6. The Ghost of Rodney
This won't be easy since Rodney Dangerfield has been dead for years, but there have to be Rodney impersonators just killing in Branson. Fly one of those guys in, and treat Rory's round as if he's Ted Knight. Plenty of dancing, plenty of playings of the insanely fast version of Any Way You Want It. If that doesn't work, gophers and explosions should do.
5. Red Painting
This will have to be completed with one of the trucks that paint highway lines. While Rory is waiting on the tee, the truck will come out and add a lot of red paint to the course. In the treeline, out of bounds. In the bunker, out of bounds. In the right half of the fairway, out of bounds. He's got to lose 11 shots to get back to par in two rounds, and the easiest way to add strokes is to add penalties.
4. Ban Rory's Clubs
This ruling may affect a few others with the same manufacturer's clubs, but Rory is obviously using clubs that are too good and therefore must be illegal. So in fairness, Rory can choose to use the clubs of any other US Open winner, with one condition. FDR had to be alive when that other guy won the US Open. Let's see Rory reach a par-five in two with Sam Parks Jr.'s 1935 winning clubs.
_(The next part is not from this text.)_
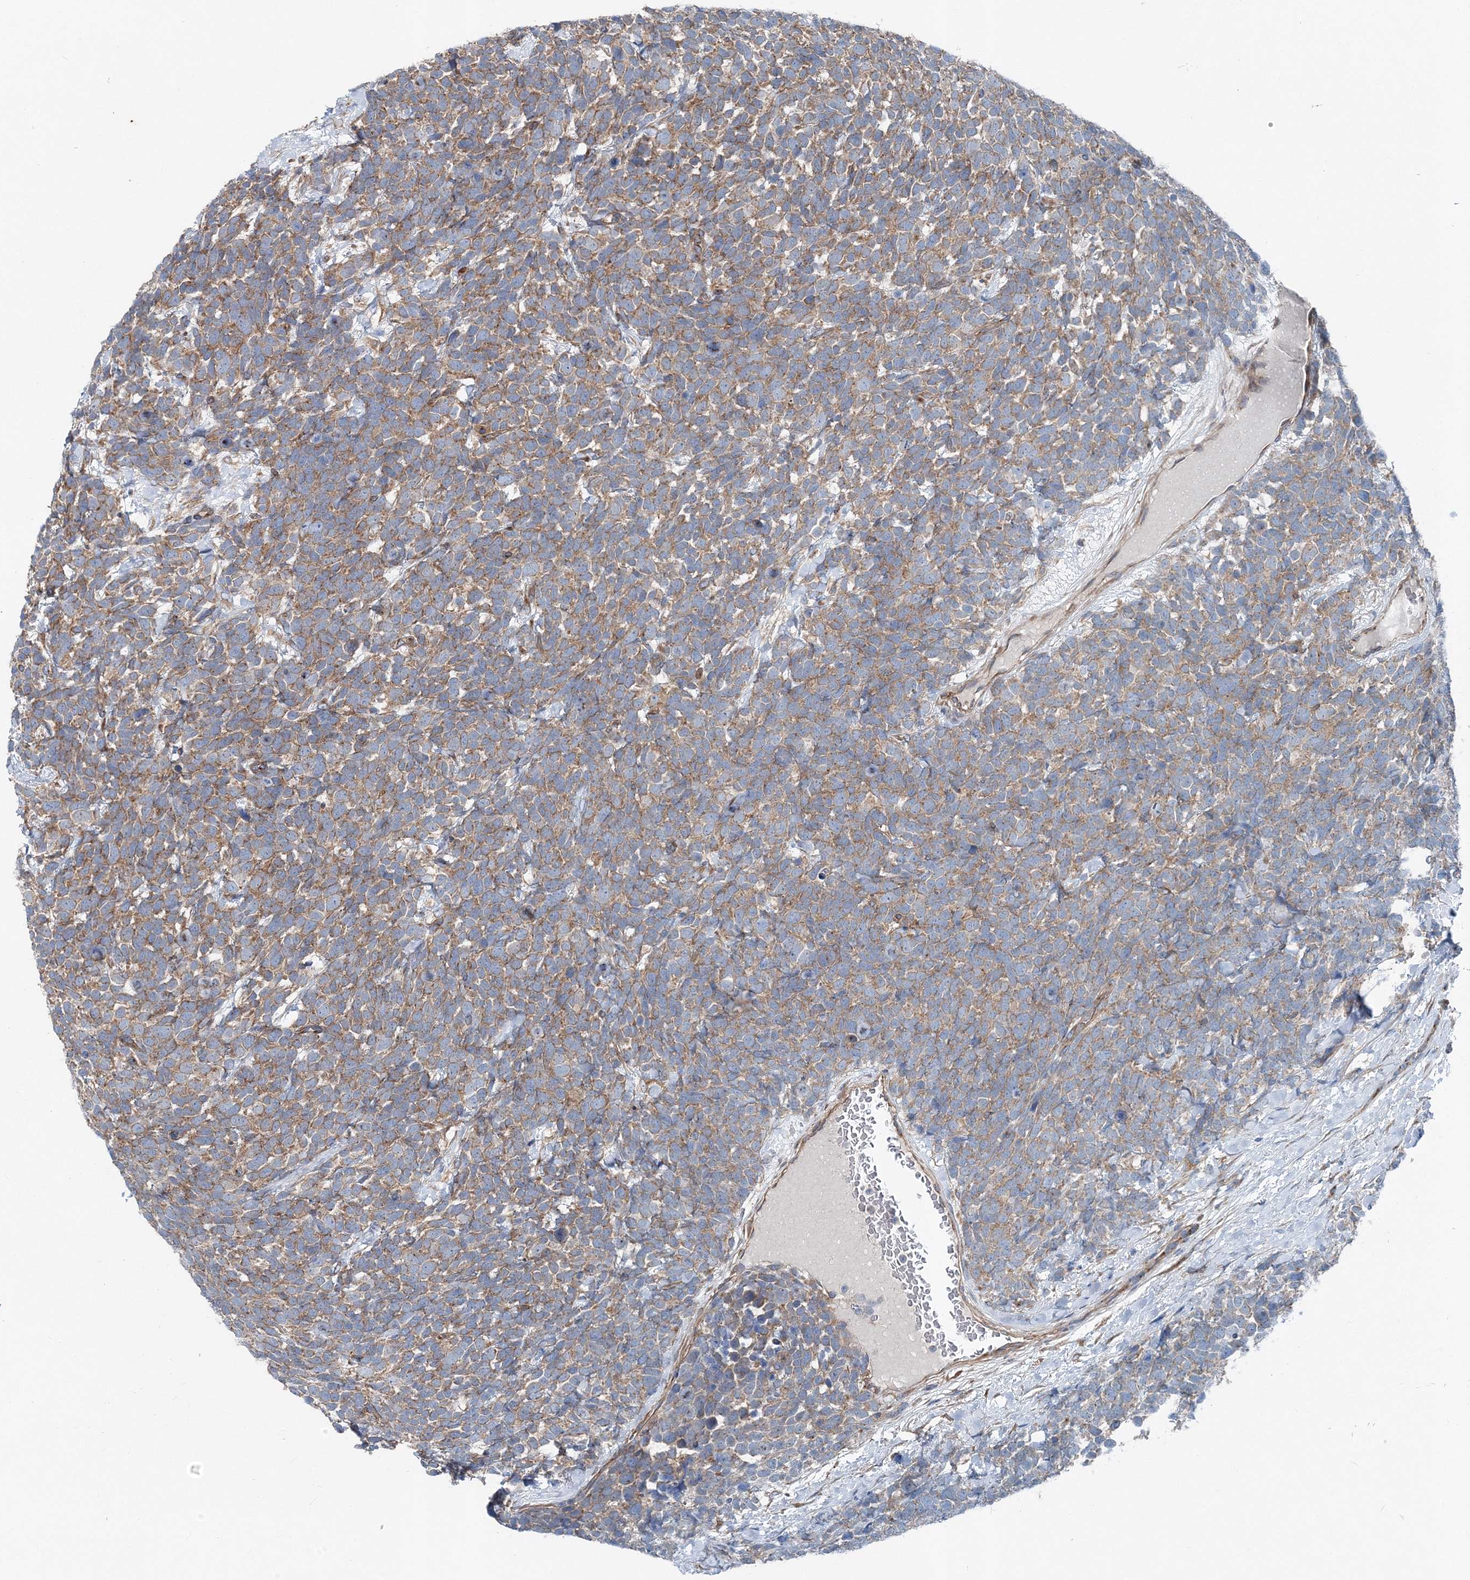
{"staining": {"intensity": "moderate", "quantity": ">75%", "location": "cytoplasmic/membranous"}, "tissue": "urothelial cancer", "cell_type": "Tumor cells", "image_type": "cancer", "snomed": [{"axis": "morphology", "description": "Urothelial carcinoma, High grade"}, {"axis": "topography", "description": "Urinary bladder"}], "caption": "Moderate cytoplasmic/membranous expression is identified in about >75% of tumor cells in urothelial carcinoma (high-grade). The staining was performed using DAB (3,3'-diaminobenzidine) to visualize the protein expression in brown, while the nuclei were stained in blue with hematoxylin (Magnification: 20x).", "gene": "MPHOSPH9", "patient": {"sex": "female", "age": 82}}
Sam must have made the USGA thrilled that year, as he won with 15 over.
3. Weather Machine
The USGA has some sway, so what they need to do is make the short trip to the Pentagon, and ask to borrow the weather machine for the weekend. If conspiracies and secret technologies are true, this is the weekend to reveal the trump card. Sixty mile per hour winds, bring them on. Hail in June, the government is ready to show it off. Super Gamma Rays drying out the greens in milliseconds, no sweat.
2. Chair Shot / Heel Turn
One of the oddest moments of the meltdown on the back nine at Augusta for McIlroy was when he walked off the course and was consoled by Shane McMahon. It would have been odder had it been Kamala, but just seeing the guy who was once thrown off the Titantron about 40 feet helping a golfer in need was interesting.
The USGA maybe can start an angle where McMahon is watching from the crowd, cheering him on, and just when it looks like he's ready to make a big putt, bam, chair shot to the back. Shane stands over Rory, throws the ball into the water and gives a big hug to Ye Yang. Kamala can splash him on the green to add insult to injury.
1. RoboTiger
We learned from the historically accurate Robocop that if a person dies in the line of duty, he can be re-engineered and brought back to live to dominate the streets of Detroit and eventually teach at Syracuse. Robocop was made 24 years ago, the technology has to exist to be able to do this today.
Tiger's knee and ACL are shot, but he's still alive, making it that much easier to turn him into a kick butt golf cyborg. At first, the thought of a metallic person having a fluent stroke seems unlikely, but metal technology has improved greatly in 24 years. With the fact that the cyborg has laser vision installed, RoboTiger will be back to his dominance in no time.
Or the USGA could be evil and root for another Rory meltdown. That's no fun. Chair shots and Caddyshack reinventions and weather manipulation. That brings the viewers.